How to find information in the stuff

November 12, 2024

30in30, women-in-tech

This post is part of my 30in30 challenge, where I write 30 minutes every day for 30 working days. Due to my limited time for this challenge, the content will be only very lightly researched and edited. The idea is to just write. Find my voice, and find the courage to publish. To follow my curiosity wherever it may take me.


Have you ever wondered how successful people made it in the field of technology? What was their background, their journey, their story?

I think about this a lot, and it's often one of the first questions I ask: what is your background? How did you get into tech? How did you get to where you are now, and what can I learn from you?

I realize this sounds very selfish, but I won't lie. I do want to learn, and how better can I learn than from the people who are already where I want to be?

I find people's stories fascinating. I used to worry that my background in psychology was pointless and that I wasted years of university education I'm not even using (spoiler: I didn't need to worry), but the more I learn about other people, the more I see that the best of them also had a very non-linear journey in life.

Karen Spärck Jones was one of these people.

Born in the 1940s, she studied at Cambridge University, UK. Her bachelor's degree was in history, and her PhD was in Philosophy. Karen joined the Cambridge Language Research Unit and became fascinated by natural language processing and information retrieval. She aimed to get computers to understand people rather than teach people how to talk to computers.

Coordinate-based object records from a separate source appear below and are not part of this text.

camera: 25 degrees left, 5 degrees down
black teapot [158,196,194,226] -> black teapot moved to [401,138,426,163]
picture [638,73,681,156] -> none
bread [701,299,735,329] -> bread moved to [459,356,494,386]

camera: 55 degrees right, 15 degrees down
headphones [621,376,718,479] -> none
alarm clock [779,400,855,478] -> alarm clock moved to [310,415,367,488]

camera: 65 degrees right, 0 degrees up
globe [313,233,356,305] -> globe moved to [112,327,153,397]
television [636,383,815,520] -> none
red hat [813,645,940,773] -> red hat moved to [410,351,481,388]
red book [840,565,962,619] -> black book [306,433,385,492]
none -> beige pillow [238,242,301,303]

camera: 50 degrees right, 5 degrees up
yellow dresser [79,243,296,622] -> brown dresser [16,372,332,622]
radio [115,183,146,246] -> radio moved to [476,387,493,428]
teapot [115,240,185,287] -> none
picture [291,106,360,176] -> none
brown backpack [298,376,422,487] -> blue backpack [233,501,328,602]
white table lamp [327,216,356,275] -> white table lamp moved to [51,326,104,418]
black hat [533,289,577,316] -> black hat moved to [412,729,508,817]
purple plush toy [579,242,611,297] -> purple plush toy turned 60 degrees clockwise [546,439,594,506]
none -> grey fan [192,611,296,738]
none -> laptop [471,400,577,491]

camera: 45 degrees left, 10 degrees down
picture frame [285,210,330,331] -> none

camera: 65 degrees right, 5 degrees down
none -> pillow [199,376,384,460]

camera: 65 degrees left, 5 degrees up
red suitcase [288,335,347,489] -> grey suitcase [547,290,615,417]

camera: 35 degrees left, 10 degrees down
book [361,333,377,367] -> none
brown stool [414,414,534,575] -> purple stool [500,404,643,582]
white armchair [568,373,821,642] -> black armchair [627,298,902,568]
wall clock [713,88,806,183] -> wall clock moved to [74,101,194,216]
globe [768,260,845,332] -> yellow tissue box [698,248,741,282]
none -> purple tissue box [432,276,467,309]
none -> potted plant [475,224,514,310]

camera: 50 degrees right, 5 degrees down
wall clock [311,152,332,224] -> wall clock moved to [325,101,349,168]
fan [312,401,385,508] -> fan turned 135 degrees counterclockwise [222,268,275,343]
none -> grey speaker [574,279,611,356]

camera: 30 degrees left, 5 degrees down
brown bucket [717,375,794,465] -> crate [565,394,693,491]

She came up with inverse document frequency, which measures how much information the word provides, how common or rare it is across all documents. By combining statistics with linguistics, she came up with formulas for computers to interpret relationships between words. To this day, her work underpins every modern search engine to rank search results based on their relevance to the search query.

During her research, the internet was in the early stages of public adoption. It is estimated that in the 90s, the internet consisted of 23,500 websites with about 300 terabytes of data.

This is what Karen said during a lecture in 1994:

That stuff (information) is absolutely flooding on to the internet. So the question is - how to find the information in the stuff. You can easily find something. But finding what you really need is much more difficult.

Dare to guess how much information is on the internet today?

One estimate is that it is about 120 zettabytes (ZB) of data. That is about 120,000,000,000,000 gigabytes. That's a whole lot of bytes, if you ask me!

The stuff is really flooding on to the internet now.

Not only was Karen an expert at inverse document frequency, she was also a big advocate for the involvement of women in these fields. She believed in the importance of diversity in tech, particularly in computing, to drive innovation and more inclusive technology. As one of the very few women in her field during her time, Karen saw the critical need for women's involvement in developing technology that affects all of society.

In fact, her slogan is slowly becoming my own personal motto:

I think it's very important to get more women into computing. Computing is too important to be left to men (alone).

Hear, hear, Karen. I couldn't have said it better.